Collected data
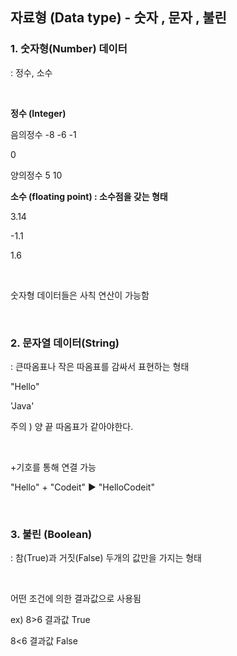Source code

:  ## 자료형 (Data type) - 숫자 , 문자 , 불린

### 1. 숫자형(Number) 데이터

: 정수, 소수

​

**정수 (Integer)**

음의정수 -8 -6 -1

0

양의정수 5 10

**소수 (floating point) : 소수점을 갖는 형태**

3.14

-1.1

1.6

​

숫자형 데이터들은 사칙 연산이 가능함

​

### 2. 문자열 데이터(String)

: 큰따옴표나 작은 따옴표를 감싸서 표현하는 형태


"Hello"

'Java'

주의 ) 양 끝 따옴표가 같아야한다.

​

+기호를 통해 연결 가능

"Hello" + "Codeit" ▶ "HelloCodeit"

​

### 3. 불린 (Boolean)

: 참(True)과 거짓(False) 두개의 값만을 가지는 형태

​

어떤 조건에 의한 결과값으로 사용됨

ex) 8>6 결과값 True

8<6 결과값 False
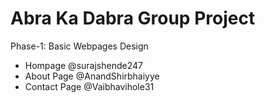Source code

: # Abra Ka Dabra Group Project

Phase-1: Basic Webpages Design

- Hompage @surajshende247
- About Page @AnandShirbhaiyye
- Contact Page @Vaibhavihole31
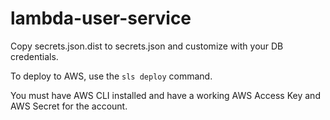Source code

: # lambda-user-service

Copy secrets.json.dist to secrets.json and customize with your DB credentials.

To deploy to AWS, use the `sls deploy` command.

You must have AWS CLI installed and have a working AWS Access Key and AWS Secret for the account.
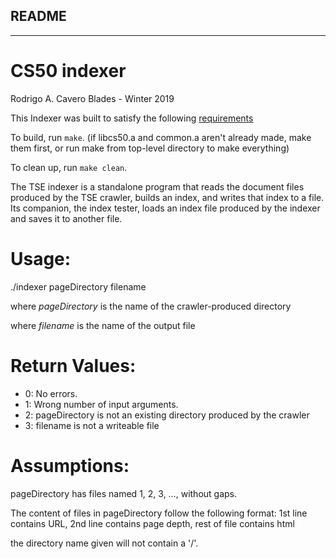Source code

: ## README
---
# CS50 indexer

Rodrigo A. Cavero Blades - Winter 2019

This Indexer was built to satisfy the following [requirements](https://github.com/cs50spring2021/tse-labs/blob/main/indexer/REQUIREMENTS.md) 

To build, run `make`. (if libcs50.a and common.a aren't already made, make them first, or run make from top-level directory to make everything)

To clean up, run `make clean`.

The TSE indexer is a standalone program that reads the document files produced by the TSE crawler, builds an index, and writes that index to a file. Its companion, the index tester, loads an index file produced by the indexer and saves it to another file.

# Usage:

./indexer pageDirectory filename

where *pageDirectory* is the name of the crawler-produced directory

where *filename* is the name of the output file

# Return Values:
* 0: No errors.
* 1: Wrong number of input arguments.
* 2: pageDirectory is not an existing directory produced by the crawler
* 3: filename is not a writeable file

# Assumptions:

pageDirectory has files named 1, 2, 3, …, without gaps.

The content of files in pageDirectory follow the following format: 
1st line contains URL, 2nd line contains page depth, rest of file contains html

the directory name given will not contain a '/'.
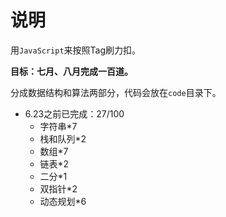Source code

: # 说明

用`JavaScript`来按照Tag刷力扣。

**目标：七月、八月完成一百道。**

分成数据结构和算法两部分，代码会放在`code`目录下。

+ 6.23之前已完成：27/100
  + 字符串*7
  + 栈和队列*2
  + 数组*7
  + 链表*2
  + 二分*1
  + 双指针*2
  + 动态规划*6

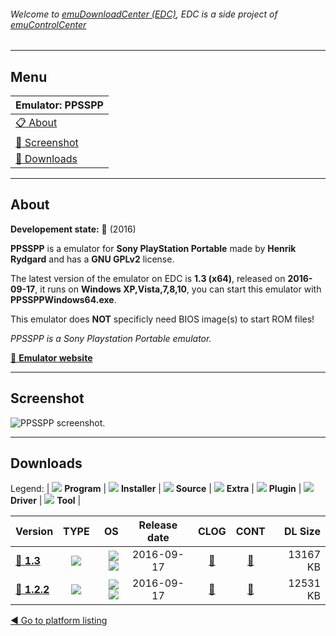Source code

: ###### Welcome to [emuDownloadCenter (EDC)](https://github.com/PhoenixInteractiveNL/emuDownloadCenter/wiki/), EDC is a side project of [emuControlCenter](https://github.com/PhoenixInteractiveNL/emuControlCenter/wiki/)
***
## Menu
| **Emulator: PPSSPP** |
|:---------|
| [:clipboard: About](#about) |
| [:sunrise: Screenshot](#screenshot) |
| [:floppy_disk: Downloads](#downloads) |
***
## About
**Developement state:** :large_blue_circle: (2016)

**PPSSPP** is a emulator for **Sony PlayStation Portable** made by **Henrik Rydgard** and has a **GNU GPLv2** license.

The latest version of the emulator on EDC is **1.3 (x64)**, released on **2016-09-17**, it runs on **Windows XP,Vista,7,8,10**, you can start this emulator with **PPSSPPWindows64.exe**.

This emulator does **NOT** specificly need BIOS image(s) to start ROM files!

_PPSSPP is a Sony Playstation Portable emulator._

[:link: **Emulator website**](http://www.ppsspp.org/)
***
## Screenshot
![](https://raw.githubusercontent.com/PhoenixInteractiveNL/emuDownloadCenter/master/hooks/ppsspp/emulator_screen_01.jpg "PPSSPP screenshot.")
***
## Downloads
Legend: | 
![](https://raw.githubusercontent.com/wiki/PhoenixInteractiveNL/emuDownloadCenter/images_misc/icon_program_24.png) **Program** | 
![](https://raw.githubusercontent.com/wiki/PhoenixInteractiveNL/emuDownloadCenter/images_misc/icon_installer_24.png) **Installer** | 
![](https://raw.githubusercontent.com/wiki/PhoenixInteractiveNL/emuDownloadCenter/images_misc/icon_source_code_24.png) **Source** | 
![](https://raw.githubusercontent.com/wiki/PhoenixInteractiveNL/emuDownloadCenter/images_misc/icon_extra_24.png) **Extra** | 
![](https://raw.githubusercontent.com/wiki/PhoenixInteractiveNL/emuDownloadCenter/images_misc/icon_plugin_24.png) **Plugin** | 
![](https://raw.githubusercontent.com/wiki/PhoenixInteractiveNL/emuDownloadCenter/images_misc/icon_driver_24.png) **Driver** | 
![](https://raw.githubusercontent.com/wiki/PhoenixInteractiveNL/emuDownloadCenter/images_misc/icon_tool_24.png) **Tool** | 
 
| Version | TYPE | OS | Release date | CLOG | CONT | DL Size |
|:--------|:----:|---:|:------------:|:----:|:----:|--------:|
| [:floppy_disk: **1.3**](https://github.com/PhoenixInteractiveNL/edc-repo0005/raw/master/ppsspp/1.3.7z) | ![](https://raw.githubusercontent.com/wiki/PhoenixInteractiveNL/emuDownloadCenter/images_misc/icon_program_24.png) | ![](https://raw.githubusercontent.com/wiki/PhoenixInteractiveNL/emuDownloadCenter/images_misc/logo_windows_24.png)![](https://raw.githubusercontent.com/wiki/PhoenixInteractiveNL/emuDownloadCenter/images_misc/icon_64-bit_24.png) | 2016-09-17 | [:page_facing_up:](https://github.com/PhoenixInteractiveNL/edc-repo0005/blob/master/ppsspp/1.3_changelog.txt) | [:mag_right:](https://github.com/PhoenixInteractiveNL/edc-repo0005/blob/master/ppsspp/1.3_contents.txt) | 13167 KB |
| [:floppy_disk: **1.2.2**](https://github.com/PhoenixInteractiveNL/edc-repo0005/raw/master/ppsspp/1.2.2.7z) | ![](https://raw.githubusercontent.com/wiki/PhoenixInteractiveNL/emuDownloadCenter/images_misc/icon_program_24.png) | ![](https://raw.githubusercontent.com/wiki/PhoenixInteractiveNL/emuDownloadCenter/images_misc/logo_windows_24.png)![](https://raw.githubusercontent.com/wiki/PhoenixInteractiveNL/emuDownloadCenter/images_misc/icon_64-bit_24.png) | 2016-09-17 | [:page_facing_up:](https://github.com/PhoenixInteractiveNL/edc-repo0005/blob/master/ppsspp/1.2.2_changelog.txt) | [:mag_right:](https://github.com/PhoenixInteractiveNL/edc-repo0005/blob/master/ppsspp/1.2.2_contents.txt) | 12531 KB |

[:arrow_backward: Go to platform listing](https://github.com/PhoenixInteractiveNL/emuDownloadCenter/wiki/EDC-Platform-List)
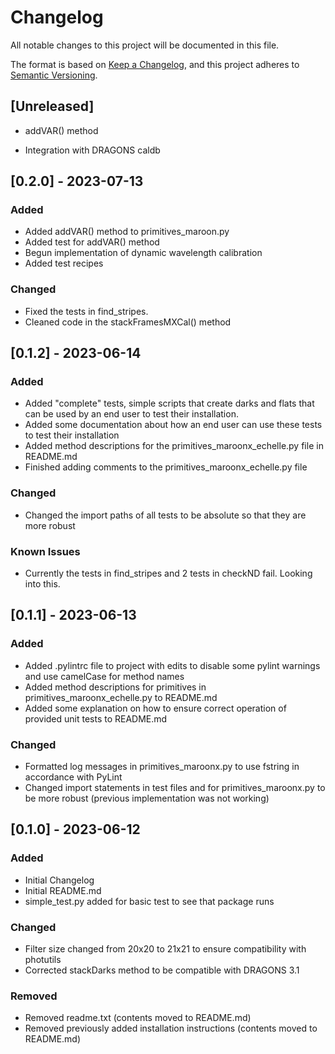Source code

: # Changelog

All notable changes to this project will be documented in this file.

The format is based on [Keep a Changelog](https://keepachangelog.com/en/1.0.0/),
and this project adheres to [Semantic Versioning](https://semver.org/spec/v2.0.0.html).

## [Unreleased]

- addVAR() method

- Integration with DRAGONS caldb

## [0.2.0] - 2023-07-13

### Added

- Added addVAR() method to primitives_maroon.py
- Added test for addVAR() method
- Begun implementation of dynamic wavelength calibration
- Added test recipes 

### Changed
- Fixed the tests in find_stripes.
- Cleaned code in the stackFramesMXCal() method

## [0.1.2] - 2023-06-14

### Added

- Added "complete" tests, simple scripts that create darks and flats that can be used by an end user to test their 
installation.
- Added some documentation about how an end user can use these tests to test their installation
- Added method descriptions for the primitives_maroonx_echelle.py file in README.md
- Finished adding comments to the primitives_maroonx_echelle.py file
### Changed
- Changed the import paths of all tests to be absolute so that they are more robust

### Known Issues
- Currently the tests in find_stripes and 2 tests in checkND fail.  Looking into this.

## [0.1.1] - 2023-06-13

### Added

- Added .pylintrc file to project with edits to disable some pylint warnings and use camelCase for method names
- Added method descriptions for primitives in primitives_maroonx_echelle.py to README.md
- Added some explanation on how to ensure correct operation of provided unit tests to README.md

### Changed

- Formatted log messages in primitives_maroonx.py to use fstring in accordance with PyLint
- Changed import statements in test files and for primitives_maroonx.py to be more robust (previous implementation was not working)

## [0.1.0] - 2023-06-12

### Added

- Initial Changelog
- Initial README.md
- simple_test.py added for basic test to see that package runs

### Changed

- Filter size changed from 20x20 to 21x21 to ensure compatibility with photutils
- Corrected stackDarks method to be compatible with DRAGONS 3.1

### Removed

- Removed readme.txt (contents moved to README.md)
- Removed previously added installation instructions (contents moved to README.md)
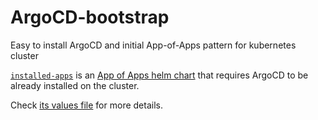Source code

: # ArgoCD-bootstrap
Easy to install ArgoCD and initial App-of-Apps pattern for kubernetes cluster


[`installed-apps`](./installed-apps) is an [App of Apps helm chart](https://argo-cd.readthedocs.io/en/stable/operator-manual/cluster-bootstrapping/#app-of-apps-pattern) that requires ArgoCD to be already installed on the cluster.

Check [its values file](./installed-apps/values.yaml) for more details.
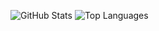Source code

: <!--
**yanlele/yanlele** is a ✨ _special_ ✨ repository because its `README.md` (this file) appears on your GitHub profile.

Here are some ideas to get you started:

- 🔭 I’m currently working on ...
- 🌱 I’m currently learning ...
- 👯 I’m looking to collaborate on ...
- 🤔 I’m looking for help with ...
- 💬 Ask me about ...
- 📫 How to reach me: ...
- 😄 Pronouns: ...
- ⚡ Fun fact: ...
-->


![GitHub Stats](https://github-readme-stats.vercel.app/api?username=yanlele&show_icons=true&icon_color=79ff97&text_color=fff&bg_color=7373a8&hide_title=false&title_color=fff&disable_animations=false&hide_border=true)
![Top Languages](https://github-readme-stats.vercel.app/api/top-langs/?username=yanlele&show_icons=true&theme=radical&layout=compact&hide=html,css&hide_border=true&icon_color=79ff97&text_color=fff&bg_color=7373a8&title_color=fff)
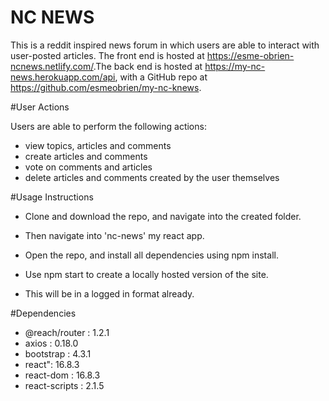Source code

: # NC NEWS

This is a reddit inspired news forum in which users are able to interact with user-posted articles. The front end is hosted at https://esme-obrien-ncnews.netlify.com/.
​
The back end is hosted at https://my-nc-news.herokuapp.com/api, with a GitHub repo at https://github.com/esmeobrien/my-nc-knews.

#User Actions

Users are able to perform the following actions:

- view topics, articles and comments
- create articles and comments
- vote on comments and articles
- delete articles and comments created by the user themselves

#Usage Instructions

- Clone and download the repo, and navigate into the created folder.

- Then navigate into 'nc-news' my react app.

- Open the repo, and install all dependencies using npm install.

- Use npm start to create a locally hosted version of the site.

- This will be in a logged in format already.

#Dependencies

- @reach/router : 1.2.1
- axios : 0.18.0
- bootstrap : 4.3.1
- react": 16.8.3
- react-dom : 16.8.3
- react-scripts : 2.1.5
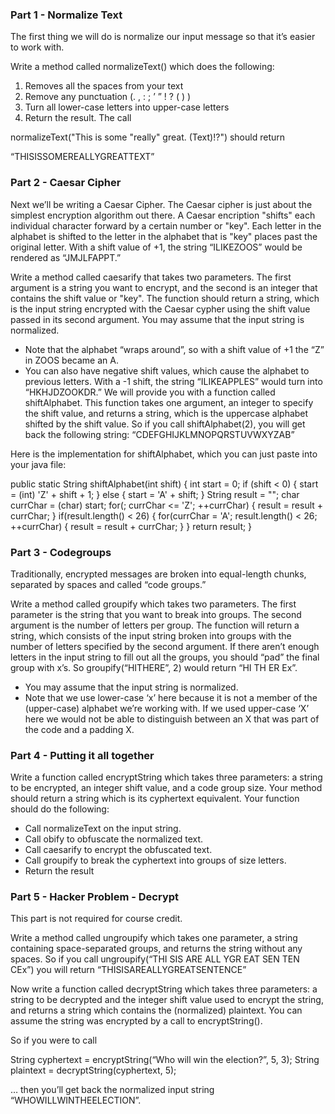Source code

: ### Part 1 - Normalize Text
The first thing we will do is normalize our input message so that it’s easier to work with.

Write a method called normalizeText() which does the following:

1. Removes all the spaces from your text
2. Remove any punctuation (. , : ; ’ ” ! ? ( ) )
3. Turn all lower-case letters into upper-case letters
4. Return the result.
The call

normalizeText("This is some \"really\" great. (Text)!?")
should return

“THISISSOMEREALLYGREATTEXT”


### Part 2 - Caesar Cipher
Next we’ll be writing a Caesar Cipher. The Caesar cipher is just about the simplest encryption algorithm out there. A Caesar encription "shifts" each individual character forward by a certain number or "key". Each letter in the alphabet is shifted to the letter in the alphabet that is "key" places past the original letter. With a shift value of +1, the string “ILIKEZOOS” would be rendered as “JMJLFAPPT.”

Write a method called caesarify that takes two parameters. The first argument is a string you want to encrypt, and the second is an integer that contains the shift value or "key". The function should return a string, which is the input string encrypted with the Caesar cypher using the shift value passed in its second argument. You may assume that the input string is normalized.

- Note that the alphabet “wraps around”, so with a shift value of +1 the “Z” in ZOOS became an A.
- You can also have negative shift values, which cause the alphabet to previous letters. With a -1 shift, the string “ILIKEAPPLES” would turn into “HKHJDZOOKDR.”
We will provide you with a function called shiftAlphabet. This function takes one argument, an integer to specify the shift value, and returns a string, which is the uppercase alphabet shifted by the shift value. So if you call shiftAlphabet(2), you will get back the following string: “CDEFGHIJKLMNOPQRSTUVWXYZAB”

Here is the implementation for shiftAlphabet, which you can just paste into your java file:

public static String shiftAlphabet(int shift) {
    int start = 0;
    if (shift < 0) {
        start = (int) 'Z' + shift + 1;
    } else {
        start = 'A' + shift;
    }
    String result = "";
    char currChar = (char) start;
    for(; currChar <= 'Z'; ++currChar) {
        result = result + currChar;
    }
    if(result.length() < 26) {
        for(currChar = 'A'; result.length() < 26; ++currChar) {
            result = result + currChar;
        }
    }
    return result;
}

### Part 3 - Codegroups
Traditionally, encrypted messages are broken into equal-length chunks, separated by spaces and called “code groups.”

Write a method called groupify which takes two parameters. The first parameter is the string that you want to break into groups. The second argument is the number of letters per group. The function will return a string, which consists of the input string broken into groups with the number of letters specified by the second argument. If there aren’t enough letters in the input string to fill out all the groups, you should “pad” the final group with x’s. So groupify(“HITHERE”, 2) would return “HI TH ER Ex”.

- You may assume that the input string is normalized.
- Note that we use lower-case ‘x’ here because it is not a member of the (upper-case) alphabet we’re working with. If we used upper-case ‘X’ here we would not be able to distinguish between an X that was part of the code and a padding X.

### Part 4 - Putting it all together
Write a function called encryptString which takes three parameters: a string to be encrypted, an integer shift value, and a code group size. Your method should return a string which is its cyphertext equivalent. Your function should do the following:

- Call normalizeText on the input string.
- Call obify to obfuscate the normalized text.
- Call caesarify to encrypt the obfuscated text.
- Call groupify to break the cyphertext into groups of size letters.
- Return the result

### Part 5 - Hacker Problem - Decrypt
This part is not required for course credit.

Write a method called ungroupify which takes one parameter, a string containing space-separated groups, and returns the string without any spaces. So if you call ungroupify(“THI SIS ARE ALL YGR EAT SEN TEN CEx”) you will return “THISISAREALLYGREATSENTENCE”

Now write a function called decryptString which takes three parameters: a string to be decrypted and the integer shift value used to encrypt the string, and returns a string which contains the (normalized) plaintext. You can assume the string was encrypted by a call to encryptString().

So if you were to call

String cyphertext = encryptString(“Who will win the election?”,  5, 3);
String plaintext = decryptString(cyphertext, 5);

… then you’ll get back the normalized input string “WHOWILLWINTHEELECTION”.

**About this exercise:**
Within the entries above, find each line where "import" appears; copy every one.

**Solution to the problem:**
- Changed the import paths of all tests to be absolute so that they are more robust
- Changed import statements in test files and for primitives_maroonx.py to be more robust (previous implementation was not working)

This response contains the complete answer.